Review #20: Salò, or the 120 Days of Sodom is the best awful movie

  1. You don’t forget Salò
  2. You can’t forget Salò
  3. You shouldn’t forget Salò

These truths are self-evident from the content of Pasolini’s final film as well as the context in which it was made, and now the context in which it is being played.

I have seen Salò three times. I think. The first is burned indelibly in my memory as much for its horrors as for the Pad Thai I was eating at the time.

I believe there was a second in that same living room, this one without Pad Thai – or any other kind of food. I remember being prepared for what was to come.

This time, there was popcorn. And I was ready – as ready as you can be, anyhow.

I hemmed and hawed over the decision to buy a ticket to the 35mm screening at the Metrograph in New York City – the death of Moviepass previously marked the end of my visits to that theater, asking people I knew and even a Facebook group I take part in if it was worth doing. Part of it was a matter of timing: I wanted to finally see Alfonso Cuaron’s ROMA, which was playing in 70mm further uptown during overlapping times, and I definitely didn’t want to see ROMA first. But a late-night ROMA screening was added, and based on the absolutely nothing I knew about it, I thought maybe it would be a nice pallet cleanser.

▶ GIVEN TASK 1
In the records, swap "elevation (m)" for "altitude (m)" on every line from the one holding "locality: Tactic, Depart. Alta Verapaz." through the end of the records, inclusive. Leave everything else unchanged.

▶ Dataset items
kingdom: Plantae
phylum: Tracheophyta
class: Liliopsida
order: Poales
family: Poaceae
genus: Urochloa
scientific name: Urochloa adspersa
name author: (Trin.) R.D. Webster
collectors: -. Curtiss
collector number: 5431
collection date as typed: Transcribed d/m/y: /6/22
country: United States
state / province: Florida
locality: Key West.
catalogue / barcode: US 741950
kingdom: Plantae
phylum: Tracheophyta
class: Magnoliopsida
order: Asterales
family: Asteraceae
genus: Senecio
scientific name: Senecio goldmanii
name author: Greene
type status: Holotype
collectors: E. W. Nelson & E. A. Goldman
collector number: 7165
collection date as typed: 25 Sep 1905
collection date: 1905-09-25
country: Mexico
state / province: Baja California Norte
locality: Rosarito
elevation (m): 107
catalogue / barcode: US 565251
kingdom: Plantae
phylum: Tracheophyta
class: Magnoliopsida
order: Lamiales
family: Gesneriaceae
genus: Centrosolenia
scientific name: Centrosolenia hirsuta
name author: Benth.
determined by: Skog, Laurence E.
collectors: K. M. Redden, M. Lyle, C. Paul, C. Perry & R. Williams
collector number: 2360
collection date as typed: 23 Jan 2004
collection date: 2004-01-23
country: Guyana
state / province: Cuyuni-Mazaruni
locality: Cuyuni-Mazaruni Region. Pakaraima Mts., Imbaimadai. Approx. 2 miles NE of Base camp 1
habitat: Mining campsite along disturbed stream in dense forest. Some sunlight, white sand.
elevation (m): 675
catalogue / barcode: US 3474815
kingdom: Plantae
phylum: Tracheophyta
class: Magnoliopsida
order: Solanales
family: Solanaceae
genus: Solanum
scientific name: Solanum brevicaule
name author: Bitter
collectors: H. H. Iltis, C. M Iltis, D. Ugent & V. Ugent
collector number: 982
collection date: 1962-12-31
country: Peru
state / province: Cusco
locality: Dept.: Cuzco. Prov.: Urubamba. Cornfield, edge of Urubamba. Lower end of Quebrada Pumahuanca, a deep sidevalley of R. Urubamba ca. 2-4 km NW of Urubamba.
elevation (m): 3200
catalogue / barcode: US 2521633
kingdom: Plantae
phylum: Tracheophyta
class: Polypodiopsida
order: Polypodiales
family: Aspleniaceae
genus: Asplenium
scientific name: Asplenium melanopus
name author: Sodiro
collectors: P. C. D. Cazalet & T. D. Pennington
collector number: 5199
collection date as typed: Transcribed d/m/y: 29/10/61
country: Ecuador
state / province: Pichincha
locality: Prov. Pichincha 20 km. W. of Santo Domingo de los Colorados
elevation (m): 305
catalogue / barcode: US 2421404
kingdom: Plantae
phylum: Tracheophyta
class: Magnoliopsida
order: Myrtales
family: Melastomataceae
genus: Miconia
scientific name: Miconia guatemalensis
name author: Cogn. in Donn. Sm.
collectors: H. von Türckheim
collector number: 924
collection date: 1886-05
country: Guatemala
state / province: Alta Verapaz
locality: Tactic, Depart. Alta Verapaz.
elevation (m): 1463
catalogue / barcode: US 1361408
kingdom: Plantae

▶ GIVEN TASK 2
Answer these questions about the Salò review:
(a) What was the writer eating during the first viewing of Salò?
(b) At which theater was the 35mm screening held?
(c) In what format was ROMA playing uptown?

▶ FULL ANSWER 1
locality: Tactic, Depart. Alta Verapaz.
altitude (m): 1463
catalogue / barcode: US 1361408
kingdom: Plantae

▶ FULL ANSWER 2
(a) Pad Thai
(b) The Metrograph in New York City
(c) 70mm